Pulp Non Fiction

[ Sunday, May 25, 2003 ]



KUWAIT, May 25 (Reuters) - Syrian President Bashar al-Assad, in remarks published on Sunday, blamed Israel for the tense ties between his country and the United States.

"The only problem between us and the United States is the issue of Israel. There is no bilateral problem," Assad told Kuwait's al-Anbaa daily.

"America is satisfied with Syria and (other) Arab countries (only) when the Israelis are satisfied with us," he said. "What kind of a logic is that?. America is an influential power and we need to have a direct relationship with it without (Israel) between us."

The United States accuses Syria, along with Iran, of sponsoring terrorism, in part due to their support for militant anti-Israeli groups like Lebanon's Hizbollah.

Washington has also accused Damascus of seeking to develop non-conventional weapons and giving refuge to senior Iraqi officials after the overthrow of Saddam Hussein's rule.

Assad said his country would continue to support Hizbollah for as long as the group limits its operations to defending Lebanon from Israeli threats.

"We have told the Americans once Israel stops its continued provocation and aggressions (against Lebanon) there will not be any action from Hizbollah.
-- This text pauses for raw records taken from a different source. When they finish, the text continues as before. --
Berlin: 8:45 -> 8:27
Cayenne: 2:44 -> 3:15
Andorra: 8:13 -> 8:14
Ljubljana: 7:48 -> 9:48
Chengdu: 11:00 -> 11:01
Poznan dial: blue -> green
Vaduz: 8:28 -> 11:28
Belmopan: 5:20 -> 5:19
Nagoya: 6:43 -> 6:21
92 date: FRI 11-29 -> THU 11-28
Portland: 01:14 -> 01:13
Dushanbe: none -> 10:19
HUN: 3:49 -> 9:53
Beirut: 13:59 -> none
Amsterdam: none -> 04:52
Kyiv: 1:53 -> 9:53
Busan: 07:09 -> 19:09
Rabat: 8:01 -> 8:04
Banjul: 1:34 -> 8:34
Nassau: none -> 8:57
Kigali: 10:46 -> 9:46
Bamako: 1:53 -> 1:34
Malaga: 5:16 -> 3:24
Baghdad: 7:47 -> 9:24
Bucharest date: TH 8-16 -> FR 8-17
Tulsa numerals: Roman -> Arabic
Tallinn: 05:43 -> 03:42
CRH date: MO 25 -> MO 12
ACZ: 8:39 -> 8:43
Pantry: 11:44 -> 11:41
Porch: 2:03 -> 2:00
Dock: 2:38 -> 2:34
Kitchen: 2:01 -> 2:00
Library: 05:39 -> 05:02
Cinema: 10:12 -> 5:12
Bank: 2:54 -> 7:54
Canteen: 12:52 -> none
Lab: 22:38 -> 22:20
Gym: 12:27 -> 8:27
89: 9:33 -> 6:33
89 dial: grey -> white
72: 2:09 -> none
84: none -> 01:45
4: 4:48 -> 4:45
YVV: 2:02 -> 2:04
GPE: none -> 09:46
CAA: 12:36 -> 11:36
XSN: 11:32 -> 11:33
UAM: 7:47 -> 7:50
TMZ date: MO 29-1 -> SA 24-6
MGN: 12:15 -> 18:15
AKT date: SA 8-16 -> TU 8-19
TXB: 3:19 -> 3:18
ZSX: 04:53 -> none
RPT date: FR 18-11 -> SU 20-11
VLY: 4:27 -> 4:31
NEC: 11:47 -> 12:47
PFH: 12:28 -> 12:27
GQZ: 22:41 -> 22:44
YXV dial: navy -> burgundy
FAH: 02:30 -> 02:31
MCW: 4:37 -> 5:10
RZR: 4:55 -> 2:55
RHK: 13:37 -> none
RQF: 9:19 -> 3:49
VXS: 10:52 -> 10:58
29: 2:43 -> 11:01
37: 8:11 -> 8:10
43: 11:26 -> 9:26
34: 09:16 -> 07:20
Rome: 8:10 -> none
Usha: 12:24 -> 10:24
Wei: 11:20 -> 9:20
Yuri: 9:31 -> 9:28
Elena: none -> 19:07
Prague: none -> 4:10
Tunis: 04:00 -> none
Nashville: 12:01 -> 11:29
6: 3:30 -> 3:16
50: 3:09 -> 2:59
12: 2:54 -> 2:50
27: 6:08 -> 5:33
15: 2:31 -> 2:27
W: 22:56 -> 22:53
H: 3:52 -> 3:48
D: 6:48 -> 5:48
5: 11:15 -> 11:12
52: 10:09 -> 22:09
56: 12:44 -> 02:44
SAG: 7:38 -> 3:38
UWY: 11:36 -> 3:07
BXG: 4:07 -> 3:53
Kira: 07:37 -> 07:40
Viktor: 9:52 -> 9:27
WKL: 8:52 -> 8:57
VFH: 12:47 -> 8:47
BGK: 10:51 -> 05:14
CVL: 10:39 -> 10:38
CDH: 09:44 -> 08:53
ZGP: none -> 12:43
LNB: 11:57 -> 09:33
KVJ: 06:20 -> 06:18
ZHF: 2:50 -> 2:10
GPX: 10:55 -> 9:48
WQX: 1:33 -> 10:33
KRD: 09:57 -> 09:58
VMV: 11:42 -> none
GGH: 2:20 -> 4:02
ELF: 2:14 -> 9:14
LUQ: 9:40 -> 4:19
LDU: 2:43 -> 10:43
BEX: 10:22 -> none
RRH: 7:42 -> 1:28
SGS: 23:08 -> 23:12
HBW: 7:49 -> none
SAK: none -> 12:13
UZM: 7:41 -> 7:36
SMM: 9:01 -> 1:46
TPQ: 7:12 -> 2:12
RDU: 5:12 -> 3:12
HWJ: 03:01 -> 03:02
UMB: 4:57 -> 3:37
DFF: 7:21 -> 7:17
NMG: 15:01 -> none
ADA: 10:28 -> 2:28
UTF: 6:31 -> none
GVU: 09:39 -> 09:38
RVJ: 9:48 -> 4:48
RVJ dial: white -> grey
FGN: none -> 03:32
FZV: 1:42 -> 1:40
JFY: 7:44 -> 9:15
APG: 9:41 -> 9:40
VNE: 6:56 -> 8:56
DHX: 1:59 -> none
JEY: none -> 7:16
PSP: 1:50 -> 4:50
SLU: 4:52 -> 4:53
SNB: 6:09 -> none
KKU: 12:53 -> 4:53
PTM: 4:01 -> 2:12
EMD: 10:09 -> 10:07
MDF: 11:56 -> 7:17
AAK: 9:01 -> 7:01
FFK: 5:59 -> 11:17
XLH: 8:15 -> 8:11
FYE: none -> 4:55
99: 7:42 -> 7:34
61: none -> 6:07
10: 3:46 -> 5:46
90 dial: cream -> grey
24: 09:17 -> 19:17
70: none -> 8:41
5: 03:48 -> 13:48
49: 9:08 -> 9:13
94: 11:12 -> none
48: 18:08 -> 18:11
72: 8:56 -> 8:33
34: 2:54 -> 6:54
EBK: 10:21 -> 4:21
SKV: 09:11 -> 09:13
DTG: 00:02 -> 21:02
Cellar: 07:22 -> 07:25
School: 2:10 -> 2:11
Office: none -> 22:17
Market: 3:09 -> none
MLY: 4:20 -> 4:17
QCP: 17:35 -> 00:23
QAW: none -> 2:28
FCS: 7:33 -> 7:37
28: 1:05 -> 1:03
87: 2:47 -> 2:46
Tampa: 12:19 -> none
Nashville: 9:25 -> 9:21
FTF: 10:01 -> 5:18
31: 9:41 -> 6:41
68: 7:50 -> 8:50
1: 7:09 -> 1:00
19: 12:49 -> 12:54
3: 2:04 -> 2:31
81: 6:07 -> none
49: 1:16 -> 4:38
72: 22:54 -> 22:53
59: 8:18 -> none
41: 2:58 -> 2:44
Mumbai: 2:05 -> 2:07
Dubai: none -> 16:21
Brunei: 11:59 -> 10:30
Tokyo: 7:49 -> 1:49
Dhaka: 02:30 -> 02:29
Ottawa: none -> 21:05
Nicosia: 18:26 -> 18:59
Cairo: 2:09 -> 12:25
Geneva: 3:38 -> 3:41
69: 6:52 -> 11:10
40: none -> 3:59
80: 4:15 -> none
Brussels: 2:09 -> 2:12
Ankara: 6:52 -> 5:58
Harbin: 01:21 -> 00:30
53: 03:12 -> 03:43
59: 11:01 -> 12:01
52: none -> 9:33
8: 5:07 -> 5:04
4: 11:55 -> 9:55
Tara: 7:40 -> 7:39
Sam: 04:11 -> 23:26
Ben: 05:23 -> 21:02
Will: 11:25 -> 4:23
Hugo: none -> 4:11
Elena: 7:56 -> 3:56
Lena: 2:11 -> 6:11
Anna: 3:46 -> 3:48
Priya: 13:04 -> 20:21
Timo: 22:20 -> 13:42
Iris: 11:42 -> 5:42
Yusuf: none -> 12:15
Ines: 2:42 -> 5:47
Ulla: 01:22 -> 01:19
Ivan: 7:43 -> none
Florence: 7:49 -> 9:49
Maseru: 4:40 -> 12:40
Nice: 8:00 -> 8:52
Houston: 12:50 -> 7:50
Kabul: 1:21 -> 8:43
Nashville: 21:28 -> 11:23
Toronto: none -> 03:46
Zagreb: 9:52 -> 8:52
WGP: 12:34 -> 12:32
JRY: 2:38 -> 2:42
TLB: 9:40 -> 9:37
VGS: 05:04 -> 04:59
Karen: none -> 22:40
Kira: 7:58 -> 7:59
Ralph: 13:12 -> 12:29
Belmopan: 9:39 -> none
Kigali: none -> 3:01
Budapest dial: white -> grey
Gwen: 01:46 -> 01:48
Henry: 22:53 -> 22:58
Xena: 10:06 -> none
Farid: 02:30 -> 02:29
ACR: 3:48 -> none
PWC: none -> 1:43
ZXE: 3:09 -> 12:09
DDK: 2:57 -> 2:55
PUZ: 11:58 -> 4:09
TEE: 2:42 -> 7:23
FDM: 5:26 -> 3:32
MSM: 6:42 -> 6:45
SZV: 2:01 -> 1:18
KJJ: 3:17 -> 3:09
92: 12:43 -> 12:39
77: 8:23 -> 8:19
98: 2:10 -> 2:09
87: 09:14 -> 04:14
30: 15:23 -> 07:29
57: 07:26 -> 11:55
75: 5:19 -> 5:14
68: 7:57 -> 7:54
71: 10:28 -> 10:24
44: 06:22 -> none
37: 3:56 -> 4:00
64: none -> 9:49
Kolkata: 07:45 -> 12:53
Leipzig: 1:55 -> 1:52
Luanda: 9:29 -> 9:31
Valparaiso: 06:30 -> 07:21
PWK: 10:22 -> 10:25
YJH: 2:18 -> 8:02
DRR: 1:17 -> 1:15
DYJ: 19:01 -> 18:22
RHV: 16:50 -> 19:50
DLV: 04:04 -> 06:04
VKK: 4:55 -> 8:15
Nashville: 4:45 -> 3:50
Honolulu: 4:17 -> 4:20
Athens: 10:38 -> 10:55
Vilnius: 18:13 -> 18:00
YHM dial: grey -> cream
Israel attacks and they (have to) respond," he said.

"As long as its actions are in this framework, we will continue to support the group. Hizbollah does not pursue any other goal."

In May 2000, Israel withdrew from an occupation zone it had carved out in south Lebanon in 1982 with the aim of protecting its northern border from guerrilla attacks.

Syria, the main power broker in its smaller neighbour Lebanon, started peace talks with Israel in the 1990s but the negotiations stalled over the fate of the Golan Heights which Israel seized from Damascus during a 1967 Arab-Israeli war.

The United States wants Damascus to stop supporting Hizbollah and radical Palestinian groups like Hamas, which is seeking the destruction of Israel.